Contrary to what a lot of us fear, we won't necessarily turn dotty in our old age.
If you can escape dementia, you can continue to think logically and solve problems as well as, if not better than, you could in your youth, concludes a study of people in their 50s, 60s and 70s by the Center for BrainHealth at The University of Texas at Dallas and the MetLife Mature Market Institute. That's terrific retirement planning news.
Here are the study's key findings.
Healthy aging adults don't lose their decision-making abilities. Increased age alone -- from a person's early 50s through the 70s -- was not a key factor in predicting impaired decision-making capacity. Older participants in the study were just as consistently logical in their decisions as younger ones.

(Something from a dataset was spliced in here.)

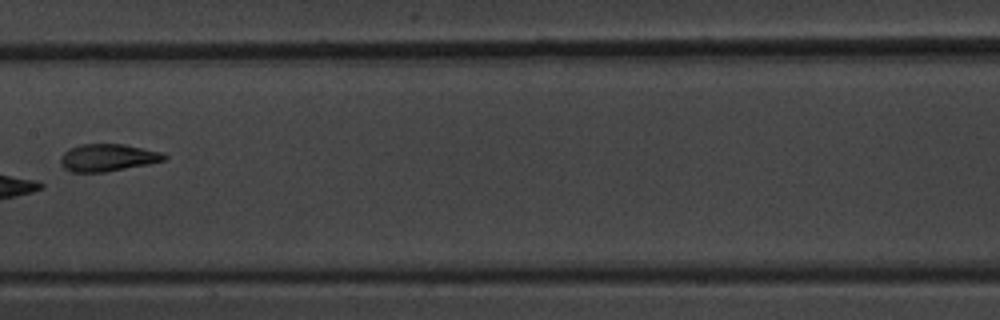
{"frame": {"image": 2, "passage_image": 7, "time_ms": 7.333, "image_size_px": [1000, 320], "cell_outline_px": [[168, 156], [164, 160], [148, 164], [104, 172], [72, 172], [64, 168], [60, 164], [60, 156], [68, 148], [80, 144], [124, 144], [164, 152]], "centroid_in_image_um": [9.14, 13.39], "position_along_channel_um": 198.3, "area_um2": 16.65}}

You might actually find it easier to learn what you need to learn as you age. People in their 70s performed at least as well as those in their 50s on "strategic learning." All groups performed similarly when asked to separate the most relevant information from the extraneous.
Good strategic learners made more consistently logical financial decisions. Likewise, those who were not good strategic learners made riskier choices that sometimes turned out to be expensive mistakes.
The ability to make well-considered decisions increases with age. Older decision-makers worked harder at making good decisions than those in the younger age groups.
Women are just as good at making decisions as men. Overall, men and women performed equally at logically consistent decision-making and at strategic learning, the study said. Note, that better strategic learners of both sexes were more risk-averse.
There's a retirement lesson there -- for both old and young.